11 The City of Ottawa spent $21,000 on a five-minute video on how to use bike lanes.
PAVED WITH GOLD — Cashing in on the infrastructure boom
12 A bridge elsewhere: New Brunswick taxpayers must cough up $4 million to fix a bridge 3,600 km away. The province guaranteed $70 million worth of loans for Miramichi-based Atcon Group, the general contractor for the $182-million Deh Cho Bridge project in the Northwest Territories. Then Atcon was removed from the project and went into receivership. An audit said the province must repair work done by Atcon.
13 Gearing down: P.E.I. spent $330,000 building a parking lot for trucks for times when the Confederation Bridge is closed due to stormy weather, but it never gets used because it’s in the middle of nowhere. During a windstorm in October when the bridge was closed for 36 hours, only three trucks used the lot. The rest parked on the road.

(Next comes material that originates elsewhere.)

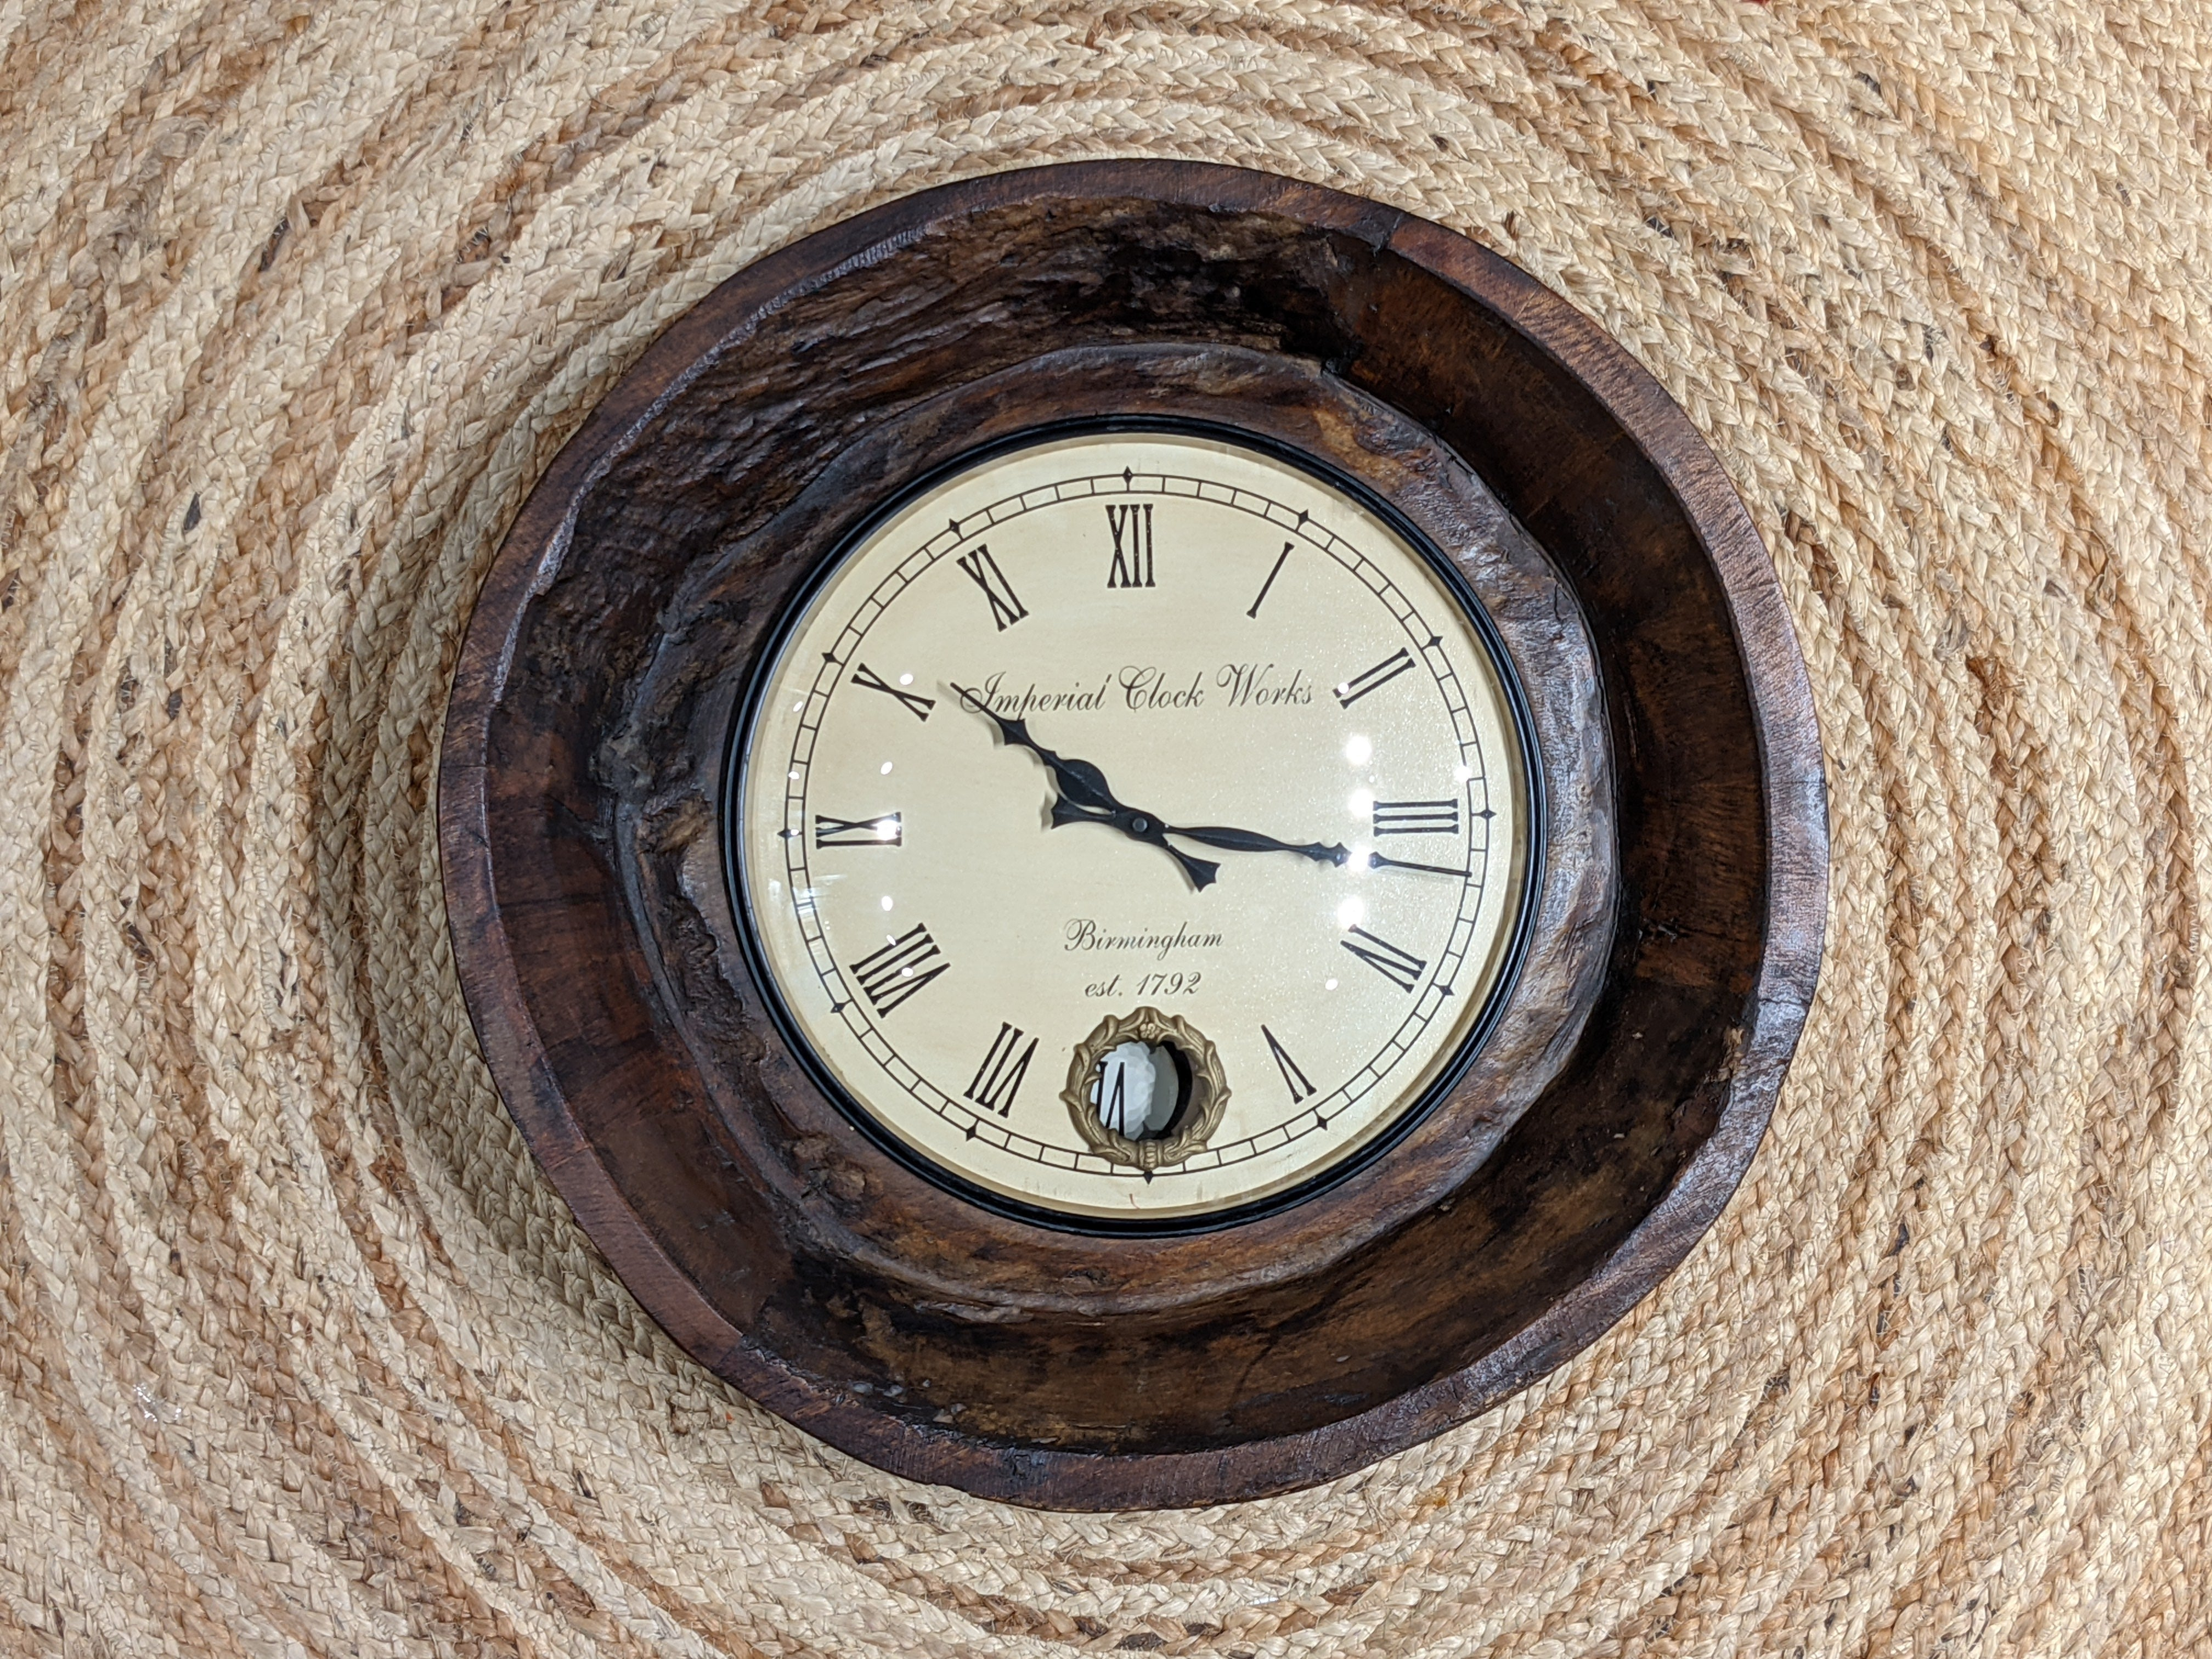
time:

14 The watchers: Infrastructure in Quebec is so shabby that the government paid $170,000 per month for guards to keep heavy trucks off Montreal’s Mercier Bridge 24 hours a day.
15 A bridge too far: Ottawa is spending $1.16 million to design a pedestrian bridge over a busy highway, even though no decision has been made on whether the bridge is actually needed. (It depends on future plans for a nearby stadium.) The province is widening the highway and wants to know the proposed bridge’s dimensions, in case it ever gets built.
16 Quebec paid $1.2 million to send transport officials overseas to study the latest in engineering technology, including trips to Burkina Faso and Algeria.
17 In its rush to qualify for federal stimulus dollars, the City of Ottawa spent $1.8 million to buy land it would have eventually gotten for free under a “right-of-way” arrangement with the landowner.
18 The feds forked out $268,000 for a footbridge in Forestville, Que.